Jackie King-Papadopoulos, another social worker with the district, put it more simply: At this moment, every school has high needs.
“I think that every student that is in Chicago Public Schools, every teacher, every adult that is in Chicago Public Schools is adjusting to life in this pseudo-post-pandemic world,” said King-Papadopoulos, who works at Morton School of Excellence in East Garfield Park.
Last year, King-Papadopoulos started the year at an elementary school in Austin before she was transferred to another school in Uptown. Amid higher expectations, teachers were trying to help students catch up academically while also dealing with challenging behavioral concerns, she recalled.
“Whenever you have that much of a struggle with academics, the social and emotional part is going to really be impacted as well,” King-Papadopoulos noted.

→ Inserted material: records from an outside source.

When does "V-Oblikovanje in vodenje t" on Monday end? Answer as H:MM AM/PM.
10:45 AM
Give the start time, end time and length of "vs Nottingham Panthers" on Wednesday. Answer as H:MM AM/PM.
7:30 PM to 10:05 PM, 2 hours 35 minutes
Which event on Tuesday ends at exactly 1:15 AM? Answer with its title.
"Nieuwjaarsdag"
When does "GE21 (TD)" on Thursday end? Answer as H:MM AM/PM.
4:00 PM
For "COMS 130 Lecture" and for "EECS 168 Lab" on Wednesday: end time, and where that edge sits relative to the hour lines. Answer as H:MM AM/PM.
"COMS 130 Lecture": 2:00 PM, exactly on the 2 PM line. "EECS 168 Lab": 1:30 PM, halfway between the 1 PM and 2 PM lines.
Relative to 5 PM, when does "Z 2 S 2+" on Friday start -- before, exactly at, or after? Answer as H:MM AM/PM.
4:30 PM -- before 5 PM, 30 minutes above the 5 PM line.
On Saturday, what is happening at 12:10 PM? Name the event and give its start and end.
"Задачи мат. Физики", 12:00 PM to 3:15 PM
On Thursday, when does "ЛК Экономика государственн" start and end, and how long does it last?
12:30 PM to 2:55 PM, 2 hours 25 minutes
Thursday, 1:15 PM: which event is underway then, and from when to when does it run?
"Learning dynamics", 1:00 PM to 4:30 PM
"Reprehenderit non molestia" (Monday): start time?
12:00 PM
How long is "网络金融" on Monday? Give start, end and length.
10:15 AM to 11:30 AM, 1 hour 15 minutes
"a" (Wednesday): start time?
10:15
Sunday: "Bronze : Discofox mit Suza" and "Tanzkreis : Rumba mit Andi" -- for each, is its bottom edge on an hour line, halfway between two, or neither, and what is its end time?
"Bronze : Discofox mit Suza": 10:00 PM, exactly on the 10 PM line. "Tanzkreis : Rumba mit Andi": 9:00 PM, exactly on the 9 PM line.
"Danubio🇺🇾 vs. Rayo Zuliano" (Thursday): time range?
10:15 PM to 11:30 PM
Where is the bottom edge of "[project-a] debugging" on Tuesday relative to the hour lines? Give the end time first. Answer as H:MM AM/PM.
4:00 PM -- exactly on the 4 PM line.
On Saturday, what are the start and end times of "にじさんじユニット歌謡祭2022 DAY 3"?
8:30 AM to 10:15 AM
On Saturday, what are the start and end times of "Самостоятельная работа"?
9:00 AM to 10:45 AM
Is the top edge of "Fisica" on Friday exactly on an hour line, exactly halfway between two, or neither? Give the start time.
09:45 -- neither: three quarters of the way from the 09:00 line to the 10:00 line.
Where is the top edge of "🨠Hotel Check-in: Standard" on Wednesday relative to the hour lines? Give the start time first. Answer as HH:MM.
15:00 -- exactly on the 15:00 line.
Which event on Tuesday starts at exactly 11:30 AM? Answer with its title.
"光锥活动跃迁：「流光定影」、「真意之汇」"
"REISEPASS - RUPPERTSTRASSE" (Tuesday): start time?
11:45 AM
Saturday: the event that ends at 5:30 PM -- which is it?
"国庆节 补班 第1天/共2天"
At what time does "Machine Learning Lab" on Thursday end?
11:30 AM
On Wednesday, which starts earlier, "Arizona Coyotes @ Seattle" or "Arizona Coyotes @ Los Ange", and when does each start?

The pandemic has had a varied impact on students. The youngest children are learning to be around other kids, while middle school children are relearning how to be in a classroom, she said. Others are just not coming to school at all, adding to the social worker’s concerns about chronic absenteeism.
At Morton, King-Papadopoulos noted there is still some carryover of fighting among middle school students, but she has heard from teachers and staff that the students who struggled the most with disruptive behavior last year are doing much better this year.
“I think that everybody has made some positive strides in terms of how they’re coping with things,” King-Papadopoulos said. “I do think that everybody’s kind of breathing a sigh of relief that’s so far this year, feels about as normal as they think that it possibly can.”
King-Papadopoulos has been able to meet her caseload, handle new referrals, hold small group interventions, visit classrooms, support teachers, and is part of the behavioral health team.
But it is sometimes a juggling act, she acknowledged. “I also feel like everybody feels like the situation is very tenuous.”
Social workers confront fights, bullying, paperwork
At Piccolo Elementary, the honeymoon phase of the new school year quickly ended.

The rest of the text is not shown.